AT A NEW YORK STORAGE space some time in 2010, printmaker Pan Terzis was left alone with a friend’s Risograph machine. The friend “told me he got this machine that was like a screen printing machine, but automated,” Terzis says. “I see this weird old copy machine and was like: ‘Where’s the Riso?’ And he said, ‘This is the Riso!’”
Within 24 hours, Terzis had used the machine to print a 50-page book, joining the ranks of 21st-century artists and publishers who are using old technology to make new creations.
The Risograph, a machine that duplicates like a mimeograph but dispels ink like a screen printer, has come a long way from its humble 1958 beginnings in a small home in Tokyo. Originally intended as more of a courtesy to Japanese businesses than a printmaking phenomenon, this ordinary, grey machine’s bulky exterior belies the innovation within. Around the world, the Risograph is now used by independent artists and publishers to create unique, high-quality zines and art prints. Aside from the vibrant ink it uses and the relatively low overhead costs it demands, it insists on the use of both digital and analog printing methods (it prints computer-generated designs but the ink drums must be handled manually), which makes for an equally modern and nostalgic experience.

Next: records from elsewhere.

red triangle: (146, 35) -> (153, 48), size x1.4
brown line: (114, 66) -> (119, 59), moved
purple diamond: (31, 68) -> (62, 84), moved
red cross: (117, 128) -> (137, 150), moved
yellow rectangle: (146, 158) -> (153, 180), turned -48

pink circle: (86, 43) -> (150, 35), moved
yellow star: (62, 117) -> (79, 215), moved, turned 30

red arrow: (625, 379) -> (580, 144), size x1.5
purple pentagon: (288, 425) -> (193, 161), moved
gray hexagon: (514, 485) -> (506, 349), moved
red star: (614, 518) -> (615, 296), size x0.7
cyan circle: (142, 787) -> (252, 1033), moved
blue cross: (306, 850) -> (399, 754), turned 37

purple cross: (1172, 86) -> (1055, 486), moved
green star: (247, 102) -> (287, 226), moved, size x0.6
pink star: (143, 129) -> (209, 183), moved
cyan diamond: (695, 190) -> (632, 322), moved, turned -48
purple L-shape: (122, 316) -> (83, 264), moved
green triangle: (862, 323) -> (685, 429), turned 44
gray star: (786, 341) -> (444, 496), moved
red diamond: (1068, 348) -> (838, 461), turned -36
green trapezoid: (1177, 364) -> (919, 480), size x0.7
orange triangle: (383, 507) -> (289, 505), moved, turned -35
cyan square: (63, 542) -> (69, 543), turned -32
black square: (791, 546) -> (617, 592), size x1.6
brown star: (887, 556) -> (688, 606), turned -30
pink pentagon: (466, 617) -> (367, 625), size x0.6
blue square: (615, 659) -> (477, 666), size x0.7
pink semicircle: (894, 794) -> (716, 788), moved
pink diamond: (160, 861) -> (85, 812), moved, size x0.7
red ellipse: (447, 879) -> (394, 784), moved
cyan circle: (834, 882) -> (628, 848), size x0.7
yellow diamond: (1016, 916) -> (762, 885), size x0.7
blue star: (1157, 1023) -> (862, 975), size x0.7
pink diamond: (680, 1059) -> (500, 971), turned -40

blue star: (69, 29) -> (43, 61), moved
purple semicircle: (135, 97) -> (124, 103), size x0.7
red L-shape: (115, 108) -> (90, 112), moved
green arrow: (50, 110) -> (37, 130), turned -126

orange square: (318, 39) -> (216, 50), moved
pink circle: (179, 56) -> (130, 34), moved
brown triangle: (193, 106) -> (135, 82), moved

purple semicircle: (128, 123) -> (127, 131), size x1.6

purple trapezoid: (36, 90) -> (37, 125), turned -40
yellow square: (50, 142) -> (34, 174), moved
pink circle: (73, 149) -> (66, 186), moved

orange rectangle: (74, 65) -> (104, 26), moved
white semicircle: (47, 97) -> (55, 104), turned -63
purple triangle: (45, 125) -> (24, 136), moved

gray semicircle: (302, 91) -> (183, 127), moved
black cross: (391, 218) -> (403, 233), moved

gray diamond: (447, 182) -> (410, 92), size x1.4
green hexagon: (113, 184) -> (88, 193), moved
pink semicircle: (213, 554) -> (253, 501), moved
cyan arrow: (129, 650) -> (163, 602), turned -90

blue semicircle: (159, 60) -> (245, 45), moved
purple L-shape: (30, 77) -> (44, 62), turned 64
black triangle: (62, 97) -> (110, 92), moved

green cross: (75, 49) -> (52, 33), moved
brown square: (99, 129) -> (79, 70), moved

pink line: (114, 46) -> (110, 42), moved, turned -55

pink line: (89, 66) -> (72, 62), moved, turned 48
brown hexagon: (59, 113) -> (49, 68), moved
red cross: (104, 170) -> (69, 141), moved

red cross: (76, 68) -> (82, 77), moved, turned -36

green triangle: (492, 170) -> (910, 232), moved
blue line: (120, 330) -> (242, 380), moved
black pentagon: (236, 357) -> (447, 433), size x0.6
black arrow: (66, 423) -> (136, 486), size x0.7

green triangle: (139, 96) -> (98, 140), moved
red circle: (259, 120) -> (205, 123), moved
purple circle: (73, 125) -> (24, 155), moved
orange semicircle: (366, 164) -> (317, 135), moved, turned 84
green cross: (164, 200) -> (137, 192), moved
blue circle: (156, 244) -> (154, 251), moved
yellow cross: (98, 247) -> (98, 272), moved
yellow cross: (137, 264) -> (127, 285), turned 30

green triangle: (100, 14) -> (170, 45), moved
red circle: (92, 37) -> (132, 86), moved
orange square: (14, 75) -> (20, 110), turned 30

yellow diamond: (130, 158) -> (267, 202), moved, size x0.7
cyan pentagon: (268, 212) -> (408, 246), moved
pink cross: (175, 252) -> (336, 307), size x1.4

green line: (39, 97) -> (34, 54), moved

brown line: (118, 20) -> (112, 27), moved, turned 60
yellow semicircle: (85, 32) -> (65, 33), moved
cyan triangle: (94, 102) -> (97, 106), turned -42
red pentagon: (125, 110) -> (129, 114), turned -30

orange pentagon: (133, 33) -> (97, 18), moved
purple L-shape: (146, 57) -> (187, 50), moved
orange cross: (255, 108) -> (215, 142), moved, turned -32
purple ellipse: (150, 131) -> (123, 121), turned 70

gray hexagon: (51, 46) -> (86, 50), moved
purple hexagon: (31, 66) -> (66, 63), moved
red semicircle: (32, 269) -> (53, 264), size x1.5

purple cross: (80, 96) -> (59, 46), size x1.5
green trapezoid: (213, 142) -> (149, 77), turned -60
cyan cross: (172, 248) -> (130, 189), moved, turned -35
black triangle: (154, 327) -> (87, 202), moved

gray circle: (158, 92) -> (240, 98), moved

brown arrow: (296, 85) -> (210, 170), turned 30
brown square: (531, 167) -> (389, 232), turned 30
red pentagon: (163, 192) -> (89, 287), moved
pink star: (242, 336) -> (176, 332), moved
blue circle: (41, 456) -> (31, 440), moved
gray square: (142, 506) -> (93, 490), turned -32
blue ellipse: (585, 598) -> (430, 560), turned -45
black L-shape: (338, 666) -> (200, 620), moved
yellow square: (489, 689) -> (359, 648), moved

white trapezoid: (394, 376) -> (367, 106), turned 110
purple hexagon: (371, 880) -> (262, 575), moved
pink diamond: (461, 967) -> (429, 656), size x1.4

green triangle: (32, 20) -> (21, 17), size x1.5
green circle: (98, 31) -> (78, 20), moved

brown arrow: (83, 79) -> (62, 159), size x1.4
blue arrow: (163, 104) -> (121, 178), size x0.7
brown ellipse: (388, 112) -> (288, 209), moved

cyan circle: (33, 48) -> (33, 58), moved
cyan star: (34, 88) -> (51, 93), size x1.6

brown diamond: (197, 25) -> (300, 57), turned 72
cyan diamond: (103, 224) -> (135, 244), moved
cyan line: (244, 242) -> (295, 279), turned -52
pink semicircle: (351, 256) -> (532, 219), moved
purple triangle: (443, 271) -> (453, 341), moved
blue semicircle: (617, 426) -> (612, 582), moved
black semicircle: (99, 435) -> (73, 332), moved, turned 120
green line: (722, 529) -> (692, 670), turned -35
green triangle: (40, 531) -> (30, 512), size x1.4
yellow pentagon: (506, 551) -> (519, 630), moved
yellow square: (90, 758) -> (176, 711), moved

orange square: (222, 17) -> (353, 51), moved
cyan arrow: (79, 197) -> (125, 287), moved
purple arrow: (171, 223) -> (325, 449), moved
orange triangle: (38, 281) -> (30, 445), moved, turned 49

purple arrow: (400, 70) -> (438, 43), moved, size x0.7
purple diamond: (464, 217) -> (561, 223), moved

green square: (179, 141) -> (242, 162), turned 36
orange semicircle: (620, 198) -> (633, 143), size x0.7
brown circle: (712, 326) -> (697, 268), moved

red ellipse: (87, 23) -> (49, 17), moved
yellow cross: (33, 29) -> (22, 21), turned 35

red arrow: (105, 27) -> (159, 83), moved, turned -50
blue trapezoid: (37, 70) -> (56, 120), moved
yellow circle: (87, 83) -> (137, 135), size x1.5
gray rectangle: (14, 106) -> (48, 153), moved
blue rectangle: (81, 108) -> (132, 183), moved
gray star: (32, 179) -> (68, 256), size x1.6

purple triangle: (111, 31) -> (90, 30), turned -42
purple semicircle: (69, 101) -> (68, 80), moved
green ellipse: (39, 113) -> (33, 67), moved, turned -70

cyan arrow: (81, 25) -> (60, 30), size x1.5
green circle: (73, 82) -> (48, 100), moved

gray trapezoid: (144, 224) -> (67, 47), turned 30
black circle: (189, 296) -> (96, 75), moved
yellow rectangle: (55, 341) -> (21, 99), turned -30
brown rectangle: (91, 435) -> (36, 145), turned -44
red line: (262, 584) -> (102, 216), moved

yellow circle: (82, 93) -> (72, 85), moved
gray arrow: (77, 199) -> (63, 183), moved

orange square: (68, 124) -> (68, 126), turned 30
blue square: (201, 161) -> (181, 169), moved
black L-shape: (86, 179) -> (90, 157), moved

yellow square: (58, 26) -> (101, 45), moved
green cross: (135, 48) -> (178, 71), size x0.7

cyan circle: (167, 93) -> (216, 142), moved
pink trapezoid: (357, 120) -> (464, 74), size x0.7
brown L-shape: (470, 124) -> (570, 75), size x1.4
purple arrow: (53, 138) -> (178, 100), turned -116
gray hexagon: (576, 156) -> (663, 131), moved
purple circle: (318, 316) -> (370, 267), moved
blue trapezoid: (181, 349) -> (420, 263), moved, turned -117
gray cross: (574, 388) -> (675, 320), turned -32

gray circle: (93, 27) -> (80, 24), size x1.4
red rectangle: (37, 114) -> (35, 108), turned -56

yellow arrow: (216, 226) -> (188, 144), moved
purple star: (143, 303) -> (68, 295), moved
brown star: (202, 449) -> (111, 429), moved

On the School of Visual Art’s campus in New York City, there’s a printing lab dedicated exclusively to the Risograph; an interdisciplinary space for printing, publishing and the production of Risograph-based printed works. The walls are lined with posters, whose faded ink could be mischaracterized as “vintage” if not for the mechanical murmur of the two machines shooting them out in real time. Some of the students are designing their prints on surprisingly smudge-free computer screens, while their counterparts wield industrial-size staplers around the room, waiting for their zines to dry before binding. In a smaller room that sits just off the larger one, the oldest (yet fully functional) Risograph is occupied by a student soaking up her last minutes of scheduled time with it, watching patiently as the “warm red” ink drum presses her design into life.
Matt Davis, the owner and operator of Chicago’s Perfectly Acceptable publishing house, thinks the relatively short lifespan of Risographs is what allowed them to move from utilitarian quasi-photocopier to a tool for artists. “As far as photocopying technology, [Risographs] don’t age very well,” he says. “So they ended up on the aftermarket for very cheap, which was great for artists who snapped them all up.”
Davis, who got his first Riso for free from a post office in Ohio, says the underground Riso world felt like “the Wild West” when he started his print studio in 2013. As Nichole Shinn, one-fourth of Brooklyn-based publishing collective TXTbooks, notes, the Risograph “was never intended to function as an artistic exploration, but that’s what makes it so interesting to a lot of people … trying to navigate different ways the printer can be used creatively.”
Independent publishing houses like Perfectly Acceptable and TXTbooks are helping turn the grainy likability of Risograph printing into a global aesthetic. The myriad color combinations that are possible (Davis’ favorite being “mint and sunflower, 100 percent,” and Terzis celebrating the mix of “any of the complementary colors, because when you put them together they really vibrate”) makes it seem like the Risograph was destined for artistic flourish all along. But Issue Press founder George Wietor challenges the idea of the Riso’s “look” overshadowing its intended purpose: “The simplicity of the Riso brings a specific kind of arts publishing within reach and allows me to work with ink and paper in a way that I would otherwise have difficulty achieving,” he says, “but I am (only very mildly) concerned about elevating the Riso to something more than it is or, I believe, should be—which is a means of production rather than a specific style.”